Comment fonctionne la conversion d’une vidéo en 4K ?

29 août 2026

Les logiciels de mise à l’échelle s’améliorent sans cesse, mais il existe encore quelques avertissements à connaître.

La transition du film analogique vers la vidéo numérique s’est produite rapidement. Avant que vous ne le réalisiez, les magnétoscopes à bande avaient été remplacés par des caméras vidéo numériques et, plus tard encore, par des smartphones. Le 4K est désormais la référence en matière de création vidéo, le 1080p restant comme son frère de qualité inférieure.

Malgré l’adoption généralisée du 4K, il existe encore beaucoup de vidéos réalisées en 1080p. Et il n’est pas question ici du contenu produit dans le passé, des vidéos maison aux vieux films, disponibles en définition standard ou même plus basse. Cela peut vous amener à envisager de convertir des vidéos en 4K, leur donnant un coup de pouce pour qu’elles paraissent aussi nettes sur un écran OLED 4K moderne que ce que vous filmeriez aujourd’hui. Convertir une vidéo en 4K est possible, mais c’est un processus qui comporte de nombreuses étapes et éléments à prendre en compte au préalable.

Convertir une vidéo en 4K signifie créer des millions de nouveaux pixels

Quand on parle de 4K et de 1080p, ou de définition ultra-haute et de définition haute, il s’agit du nombre de pixels contenus dans chaque image par image. Pour le contenu vidéo en définition ultra-haute, ce que la plupart des gens entendent généralement par 4K, cela correspond à une résolution de 3 840 x 2 160 pixels, contre 1 920 x 1 080 pixels pour la vidéo HD en 1080p. La définition standard se situe, quant à elle, à 480 ou 576 lignes verticales selon votre région; la largeur peut varier selon la façon dont le contenu a été filmé à l’origine. Vous pouvez aussi trouver des résolutions 4K cinématographiques, appelées « vrai 4K » ou DCI 4K, avec une résolution de 4 096 x 2 160.

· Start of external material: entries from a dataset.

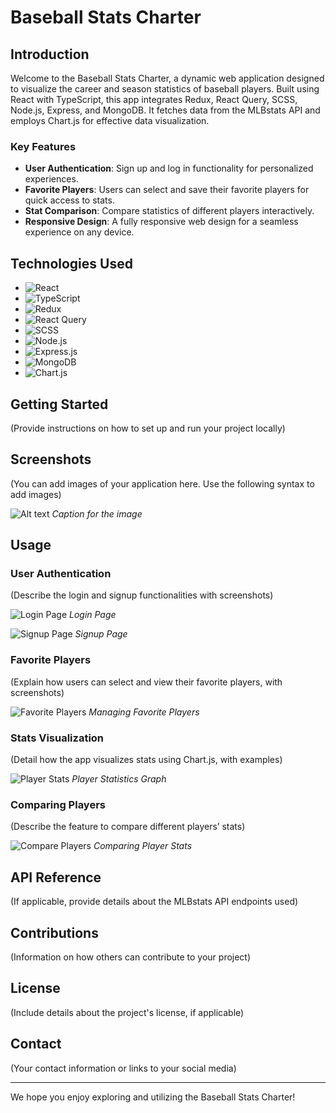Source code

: # Baseball Stats Charter

## Introduction
Welcome to the Baseball Stats Charter, a dynamic web application designed to visualize the career and season statistics of baseball players. Built using React with TypeScript, this app integrates Redux, React Query, SCSS, Node.js, Express, and MongoDB. It fetches data from the MLBstats API and employs Chart.js for effective data visualization.

### Key Features
- **User Authentication**: Sign up and log in functionality for personalized experiences.
- **Favorite Players**: Users can select and save their favorite players for quick access to stats.
- **Stat Comparison**: Compare statistics of different players interactively.
- **Responsive Design**: A fully responsive web design for a seamless experience on any device.

## Technologies Used

- ![React](https://img.shields.io/badge/React-20232A?style=for-the-badge&logo=react&logoColor=61DAFB) 
- ![TypeScript](https://img.shields.io/badge/TypeScript-007ACC?style=for-the-badge&logo=typescript&logoColor=white)
- ![Redux](https://img.shields.io/badge/Redux-764ABC?style=for-the-badge&logo=redux&logoColor=white)
- ![React Query](https://img.shields.io/badge/-ReactQuery-FF4154?style=for-the-badge)
- ![SCSS](https://img.shields.io/badge/Sass-CC6699?style=for-the-badge&logo=sass&logoColor=white)
- ![Node.js](https://img.shields.io/badge/Node.js-43853D?style=for-the-badge&logo=node-dot-js&logoColor=white)
- ![Express.js](https://img.shields.io/badge/Express.js-404D59?style=for-the-badge)
- ![MongoDB](https://img.shields.io/badge/MongoDB-4EA94B?style=for-the-badge&logo=mongodb&logoColor=white)
- ![Chart.js](https://img.shields.io/badge/Chart.js-FF6384?style=for-the-badge&logo=chart.js&logoColor=white)





## Getting Started
(Provide instructions on how to set up and run your project locally)

## Screenshots
(You can add images of your application here. Use the following syntax to add images)

![Alt text](url_to_image)
*Caption for the image*

## Usage
### User Authentication
(Describe the login and signup functionalities with screenshots)

![Login Page](url_to_image)
*Login Page*

![Signup Page](url_to_image)
*Signup Page*

### Favorite Players
(Explain how users can select and view their favorite players, with screenshots)

![Favorite Players](url_to_image)
*Managing Favorite Players*

### Stats Visualization
(Detail how the app visualizes stats using Chart.js, with examples)

![Player Stats](url_to_image)
*Player Statistics Graph*

### Comparing Players
(Describe the feature to compare different players’ stats)

![Compare Players](url_to_image)
*Comparing Player Stats*

## API Reference
(If applicable, provide details about the MLBstats API endpoints used)

## Contributions
(Information on how others can contribute to your project)

## License
(Include details about the project's license, if applicable)

## Contact
(Your contact information or links to your social media)

---

We hope you enjoy exploring and utilizing the Baseball Stats Charter!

Vous pouvez agrandir n’importe quel fichier de sortie jusqu’en 4K — le 4K n’est qu’une dimension de cadre. Pour passer du 1080p au 4K, il vous faudra trois pixels supplémentaires à l’écran pour chaque pixel d’origine enregistré, soit quatre fois au total. Gérer cela sans perdre de qualité est le véritable enjeu. C’est presque impossible et se contenter de changer la résolution ne révélera pas non plus une version cachée avec une clarté ou une netteté supplémentaires.

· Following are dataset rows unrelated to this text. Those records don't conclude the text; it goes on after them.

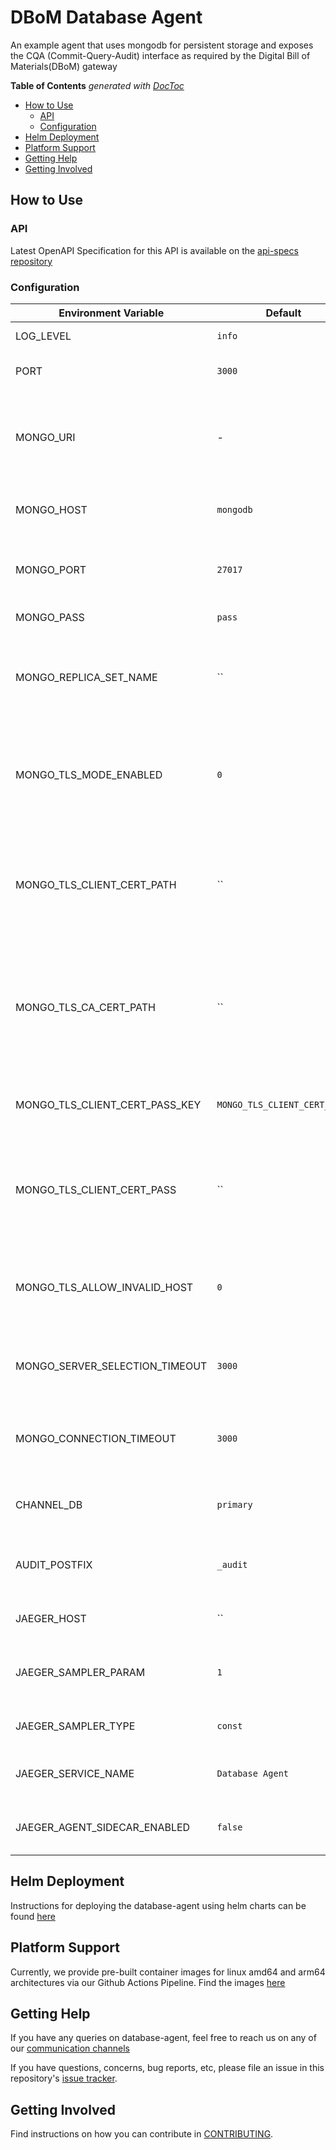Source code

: # DBoM Database Agent
An example agent that uses mongodb for persistent storage and exposes the CQA (Commit-Query-Audit) interface as required by the Digital Bill of Materials(DBoM) gateway

<!-- START doctoc generated TOC please keep comment here to allow auto update -->
<!-- DON'T EDIT THIS SECTION, INSTEAD RE-RUN doctoc TO UPDATE -->
**Table of Contents**  *generated with [DocToc](https://github.com/thlorenz/doctoc)*

- [How to Use](#how-to-use)
  - [API](#api)
  - [Configuration](#configuration)
- [Helm Deployment](#helm-deployment)
- [Platform Support](#platform-support)
- [Getting Help](#getting-help)
- [Getting Involved](#getting-involved)

<!-- END doctoc generated TOC please keep comment here to allow auto update -->

## How to Use

### API

Latest OpenAPI Specification for this API is available on the [api-specs repository](https://github.com/DBOMproject/api-specs/tree/master/agent)

### Configuration

| Environment Variable           | Default                      | Description                                                                                                    |
|--------------------------------|------------------------------|----------------------------------------------------------------------------------------------------------------|
| LOG_LEVEL                      | `info`                       | The verbosity of the logging                                                                                   |
| PORT                           | `3000`                       | Port on which the gateway listens                                                                              |
| MONGO_URI                      | -                            | A mongodb uri string. If this is specified, all other mongo args are overridden                                |
| MONGO_HOST                     | `mongodb`                    | The host on which mongodb is available                                                                         |
| MONGO_PORT                     | `27017`                      | Port on which mongodb's native driver api is available                                                         |
| MONGO_PASS                     | `pass`                       | Password for mongo host                                                                                        |
| MONGO_REPLICA_SET_NAME         | ``                           | Name of the mongo replicaset. Only required if connecting to an rs mongo                                       |
| MONGO_TLS_MODE_ENABLED         | `0`                          | If set to 1, enable TLS mongodb connections and present a client certificate for authorization                 |
| MONGO_TLS_CLIENT_CERT_PATH     | ``                           | Path to client certificate as .PEM encoded file. Relative to launch directory. Required if TLS mode is enabled |
| MONGO_TLS_CA_CERT_PATH         | ``                           | Path to CAs certificate as a .PEM encoded file. Relative to launch directory. Required if TLS mode is enabled  |
| MONGO_TLS_CLIENT_CERT_PASS_KEY | `MONGO_TLS_CLIENT_CERT_PASS` | Environment variable key for client certificate password.                                                      |
| MONGO_TLS_CLIENT_CERT_PASS     | ``                           | Key to decrypt client certificate. Required if client certificate is protected with a passphrase               |
| MONGO_TLS_ALLOW_INVALID_HOST   | `0`                          | Allow use of server TLS certificates which do not have matching hostnames                                      |
| MONGO_SERVER_SELECTION_TIMEOUT | `3000`                       | Timeout for mongodb server selection. In milliseconds                                                          |
| MONGO_CONNECTION_TIMEOUT       | `3000`                       | Timeout for mongodb connection establishment. In milliseconds                                                  |
| CHANNEL_DB                     | `primary`                    | The database used as the channel collection                                                                    |
| AUDIT_POSTFIX                  | `_audit`                     | The postfix added to the audit channel for any given channel                                                   |
| JAEGER_HOST                    | ``                           | The jaeger host to send traces to                                                                              |
| JAEGER_SAMPLER_PARAM           | `1`                          | The parameter to pass to the jaeger sampler                                                                    |
| JAEGER_SAMPLER_TYPE            | `const`                      | The jaeger sampler type to use                                                                                 |
| JAEGER_SERVICE_NAME            | `Database Agent`             | The name of the service passed to jaeger                                                                       |
| JAEGER_AGENT_SIDECAR_ENABLED   | `false`                      | Is jaeger agent sidecar injection enabled                                                                      |

## Helm Deployment

Instructions for deploying the database-agent using helm charts can be found [here](https://github.com/DBOMproject/deployments/tree/master/charts/database-agent)

## Platform Support

Currently, we provide pre-built container images for linux amd64 and arm64 architectures via our Github Actions Pipeline. Find the images [here](https://hub.docker.com/r/dbomproject/database-agent)

## Getting Help

If you have any queries on database-agent, feel free to reach us on any of our [communication channels](https://github.com/DBOMproject/community/blob/master/COMMUNICATION.md) 

If you have questions, concerns, bug reports, etc, please file an issue in this repository's [issue tracker](https://github.com/DBOMproject/database-agent/issues).

## Getting Involved

Find instructions on how you can contribute in [CONTRIBUTING](CONTRIBUTING.md).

Les logiciels traditionnels de mise à l’échelle utilisent l’interpolation pour s’en occuper, en agrandissant chaque image et en calculant à quoi elle devrait ressembler. La précision de la mise à l’échelle est la question principale. Il faut estimer à quoi devraient ressembler les pixels, mais il est impossible de récupérer les détails réels s’ils n’ont pas été enregistrés au départ.

Souvent, cela signifie que le redimensionnement rendra les images plus douces. Le « guess-timation » utilisé pour ajouter des pixels supplémentaires les rend souvent lisses en conséquence. L’affûtage peut aider autour des bords, mais c’est un dilemme à la Goldilocks: trop ou pas assez peut tout gâcher. Il en va de même pour la réduction du bruit, qui peut rendre le rendu final artificiel.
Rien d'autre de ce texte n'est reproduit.